Interestingly, despite the Internet’s rep for unequalled reaction-time, a cross-check with a database of web-only news showed that the tone there followed the mainstream non-American journalistic outlets by about a month. In turn, articles in The New York Times lagged behind the web sources).

More surprising, to me anyway, was Leetaru’s attempt to see if geocoding of news sources could be used to find a prominent person. To do this, he crunched all the articles in the Summary of World Broadcasts that mentioned “bin Laden” between January 1979 and April 2011, coding every geographic reference. Northern Pakistan is the most frequently mentioned geographic area in the articles, the analysis found. And two cities there, Islamabad and Peshawar, were among the five most-mentioned non-Western cities in the texts. Hence, Leetaru writes, “global news content would have suggested Northern Pakistan in a 200 kilometer radius around Islamabad and Peshawar” as the place to hunt for bin Laden.

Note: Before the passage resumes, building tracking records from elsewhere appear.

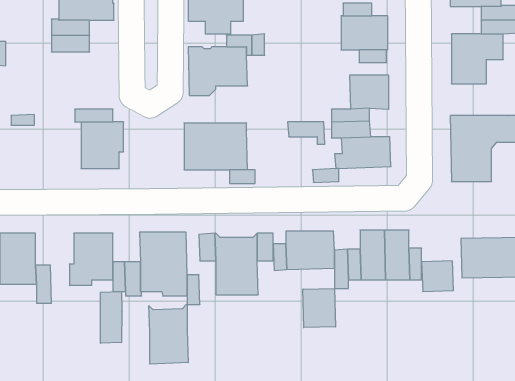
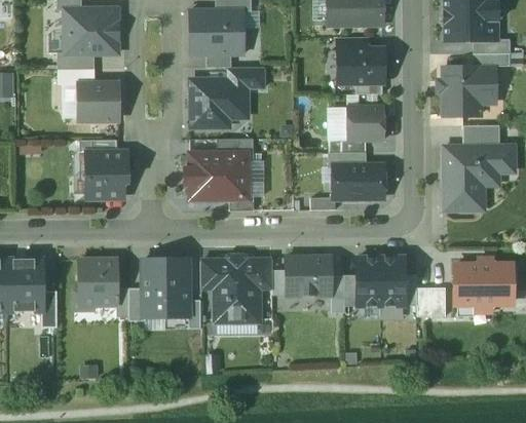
building: none -> [78,84,119,119]
building: none -> [462,125,499,146]
building: [288,122,325,144] -> [218,139,254,160]
building: [303,288,336,328] -> none
building: [101,292,122,343] -> none
building: [149,304,188,364] -> none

Well, not too many points for being right—this analysis, like the one on Egypt, was done retrospectively to test the system. I hope if similar indicators crop up in the future, Leetaru will be willing to make some forecasts, just to see if the project works in real-time conditions. For the moment, though, there’s no denying that it’s a fascinating set of results.

Every time I look at this Tolstoyan approach to human behavior (for instance here and here and here), I’m struck by its eeriness. It is hard to wrap my mind around the notion that the real causes and effects of our actions are hiding in plain sight all around us, traceable in the ups and downs of the stock market, or the rise and fall of hemlines. It is especially hard to envision what the chain of causes could be that links adjectives chosen by journalists with some individual’s decision to set himself on fire. It all has an air of haruspicy, somehow.

Still, if ever humanity can find a way to describe society’s motions that we do not feel (which, of course, will have to also include a description of the effects of the description), politics will never be the same.